Planetfall by Emma Newman

Planetfall CoverIt’s been a few months since I read Planetfall and I still have mixed feelings about the book. I want to love it, in fact I love parts of it, and my feelings about the story itself are still quite jumbled around…

Planetfall is set on an off-world colony, settled by people on a religious pilgrimage, and narrated by Renata Ghali. The story starts when a stranger arrives at the colony and there are hints of secrets and lies that date back to the founding of the colony.

The story moves both forwards and backwards as it’s told through Ren’s eyes and her memories. We get quite a bit of background for Ren, and why she made the trip, to follow her lover, whom she was almost addicted to. As we progress through Ren’s memories we see that Suh-Mi was the person behind the mission and was revered by many as a prophet. Ren makes this distinction in her memories; there is Suh-Mi, the person, and The Pathfinder, the prophet.
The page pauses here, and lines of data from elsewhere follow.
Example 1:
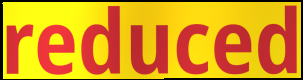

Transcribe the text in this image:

reduced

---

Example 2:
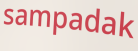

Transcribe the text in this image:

sampadak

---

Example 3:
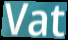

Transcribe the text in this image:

Vat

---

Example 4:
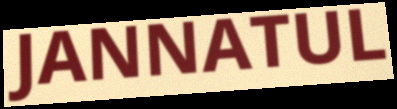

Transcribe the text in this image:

JANNATUL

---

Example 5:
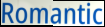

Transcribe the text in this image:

Romantic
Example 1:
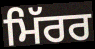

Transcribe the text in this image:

ਮਿੱਰਰ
Ren is the engineer in charge of the massive 3D printers that manufacture everything needed by the colony. We get a good amount of detail about the work Ren did on earth, developing printers that could reproduce organs, so we know she’s not just an ordinary engineer. It’s hinted that many of the colonists were at the apex of their profession.
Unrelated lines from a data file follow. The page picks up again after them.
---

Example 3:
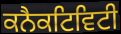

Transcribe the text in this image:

ਕਨੈਕਟਿਵਿਟੀ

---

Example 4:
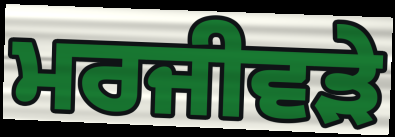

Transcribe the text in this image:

ਮਰਜੀਵੜੇ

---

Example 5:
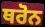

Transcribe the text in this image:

ਥਰੋਨ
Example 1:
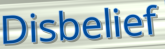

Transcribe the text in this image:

Disbelief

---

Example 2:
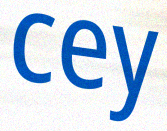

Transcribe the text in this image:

cey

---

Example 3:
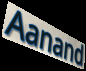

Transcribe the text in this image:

Aanand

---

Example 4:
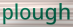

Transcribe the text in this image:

plough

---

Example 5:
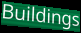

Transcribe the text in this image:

Buildings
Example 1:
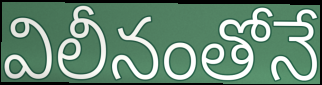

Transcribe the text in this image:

విలీనంతోనే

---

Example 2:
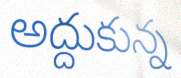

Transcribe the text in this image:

అద్దుకున్న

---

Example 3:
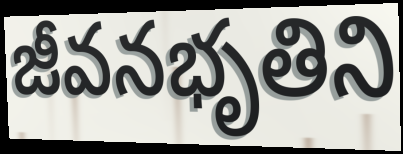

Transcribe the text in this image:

జీవనభృతిని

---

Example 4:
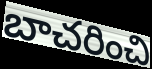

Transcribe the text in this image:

బాచరించి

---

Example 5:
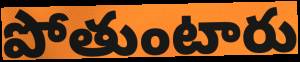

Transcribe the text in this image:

పోతుంటారు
Not much is revealed about the colony aside from the fact that it is built outside a massive building-tree that the colonists call ‘The City of God’. The Pathfinder lives in the city, communing with God, but no one else enters. Once per year she sends a message in the form of a seed that grants visions to the person who ingests it. We get shown very few of these details because Ren is focused on other things.

Which highlights the issue I have with Ren. She has no small number of problems, and her coping mechanism was to withdraw, resulting in a very narrow vision of the colony. Like trying to watch a movie through a cardboard tube, we only see a fraction of the picture, even though there are hints that we’re missing some very important stuff.

So I made my way through the book waiting for the picture to expand, confident that many of the questions (and they are good questions) hinted at about the formation of the colony would be answered. Tension builds and more hints are dropped, we get some answers to the big secret, then some shit goes down and the story is finished. But we’re still looking through that cardboard tube throughout the end of the story. Ren, and therefore the poor readers, are completely blindsided and it is all over just like that.

I get that some questions cannot be answered, when dealing with something completely alien we can only describe it in terms of our experience and assumptions, but it’s the human side I would’ve liked to know more about. We get a lot of detail about one, very isolated person, but for everything else it is like looking through frosted glass. Planetfall is ambitious, deliberate, and all makes sense. However upon reaching the end of the book I realised that the story Ren is telling was not the one I wanted to hear.